Qu'est-ce qu'un contrat de capitalisation ?


Les contrats de capitalisation fonctionnent comme un contrat d'assurance, mais ne prennent en compte aucun risque lié à la durée de la vie humaine et leur régime fiscal diffère sur plusieurs points. Aujourd'hui il est surtout destiné aux épargnants soumis à l'ISF.


Quelle somme dois je investir au minimum ?


Les contrats prévoient généralement une somme minimale à verser à l'ouverture. Soit vous vous en tenez à ce versement unique soit vous préférez alimenter votre contrat au fur et à mesure ce qui perme une plus grande souplesse dans la constitution de votre épargne.Ensuite, vous aurez le choix entre :

Quelle est la durée du contrat ? 


Le contrat est souscrit, pour une durée déterminée, auprès d’une société de capitalisation. Il existe un délai de renonciation de trente jours pour récupérer l’intégralité de sa mise.

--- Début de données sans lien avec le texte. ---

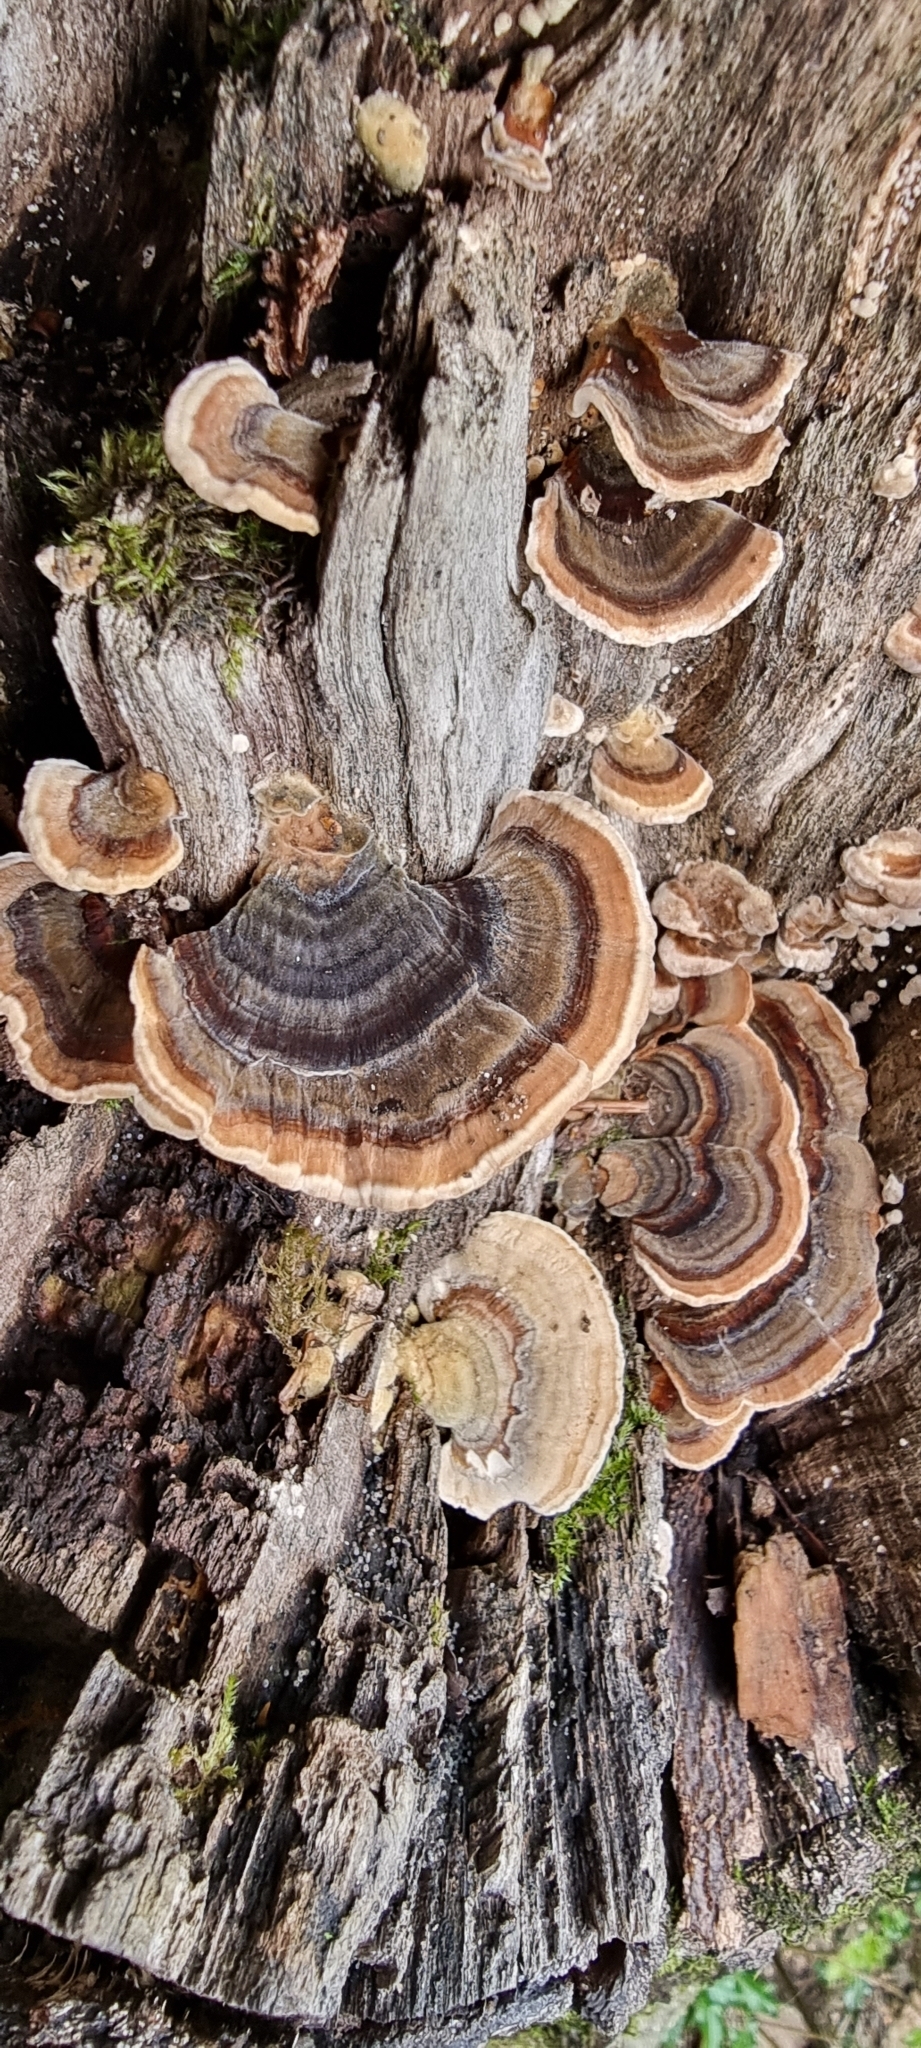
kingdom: Fungi
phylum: Basidiomycota
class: Agaricomycetes
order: Polyporales
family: Polyporaceae
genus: Trametes
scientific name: Trametes versicolor
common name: Turkeytail
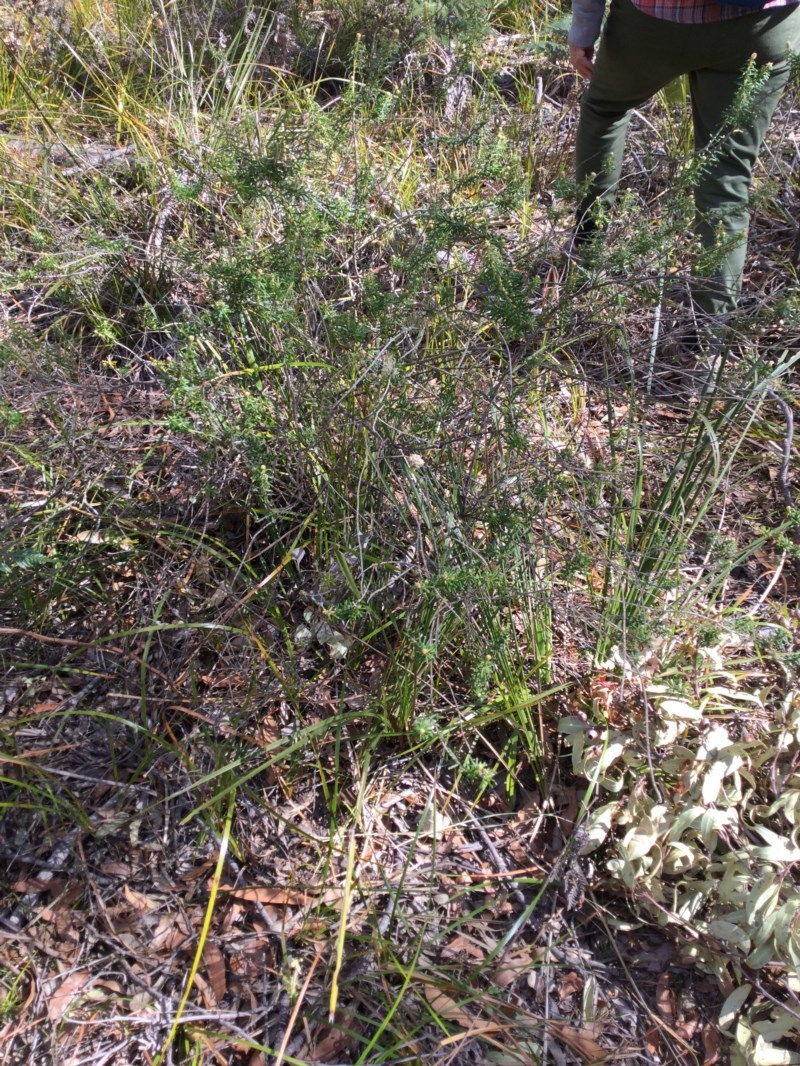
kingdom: Plantae
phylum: Tracheophyta
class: Magnoliopsida
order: Apiales
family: Araliaceae
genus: Astrotricha
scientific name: Astrotricha
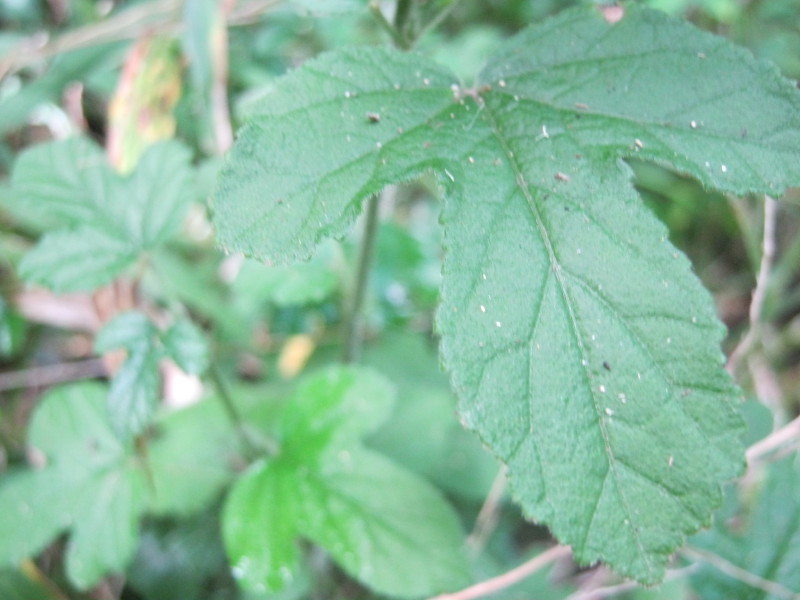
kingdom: Plantae
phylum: Tracheophyta
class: Magnoliopsida
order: Malvales
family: Malvaceae
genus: Hibiscus
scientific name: Hibiscus pedunculatus
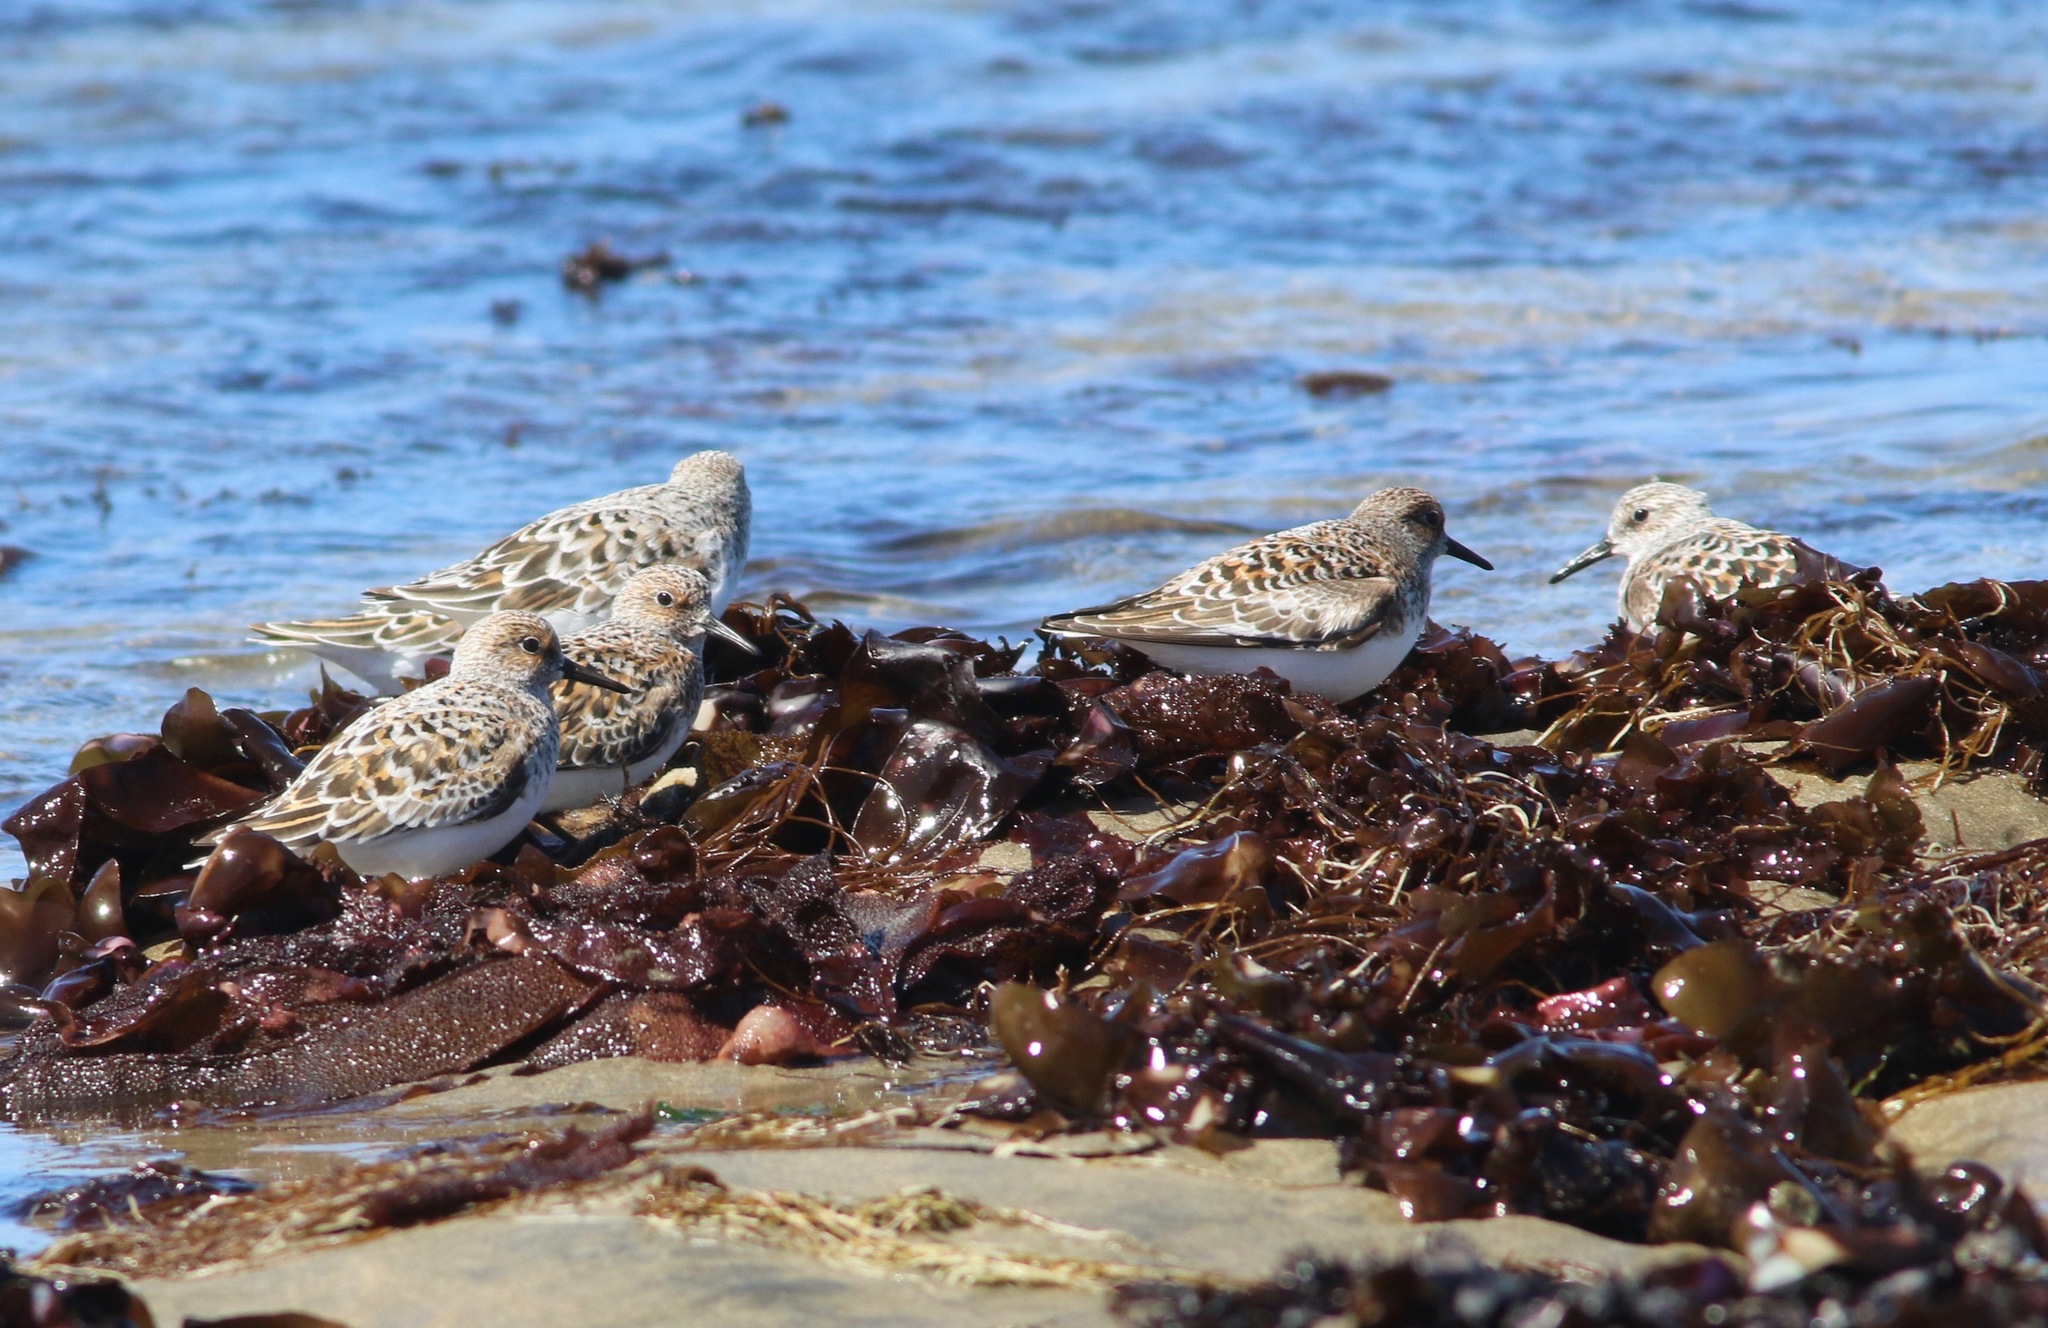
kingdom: Animalia
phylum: Chordata
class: Aves
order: Charadriiformes
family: Scolopacidae
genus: Calidris
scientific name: Calidris alba
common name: Sanderling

Ensuite, il est possible de retirer tout ou partie du capital présent sur le contrat. Il suffit de demander un retrait partiel ou total, le terme technique étant "rachat". Point positif : rien n’interdit ensuite de verser à nouveau.
Autre façon de disposer de l’argent : demander un prêt à son assureur, une «avance», en termes techniques. Le contrat continue à être rémunéré dans sa totalité. D’un coût variable selon les assureurs, l’avance doit être remboursée dans des délais «raisonnables».
 

En quoi le contrat de capitalisation est-il fiscalement intéressants ?


Seul l’argent sortant du contrat est soumis à l’impôt. Tout retrait comprend une partie de l’épargne versée et une part d’intérêts ou de plus-values. Seule cette dernière sera fiscalisée, selon un taux d’imposition réduit au fur et à mesure que le contrat vieillit. Pour les souscriptions effectuées depuis le 26 septembre 1997, il est de 35% avant les quatre ans du contrat, de 15% entre quatre et huit ans et de 7,5% au-delà. Mais, dans ce dernier cas, un abattement annuel sur les intérêts est appliqué : 4 600 euros pour une personne seule ou 9 200 euros pour un couple. Il est possible de ne pas opter pour ces taux forfaitaires et d’intégrer les intérêts dans sa déclaration de revenus. Ils seront taxés selon votre tranche marginale d’imposition.


Des règles spécifiques pour l’ISF


Un contrat de capitalisation doit être déclaré à l’impôt de solidarité sur la fortune (ISF) à sa valeur nominale, c’est-à-dire le capital versé net de frais, et non à la valeur de rachat du contrat, correspondant au capital versé plus les intérêts générés. Un avantage non négligeable sur la durée, d’autant que ce placement n’est pas plafonné en montant.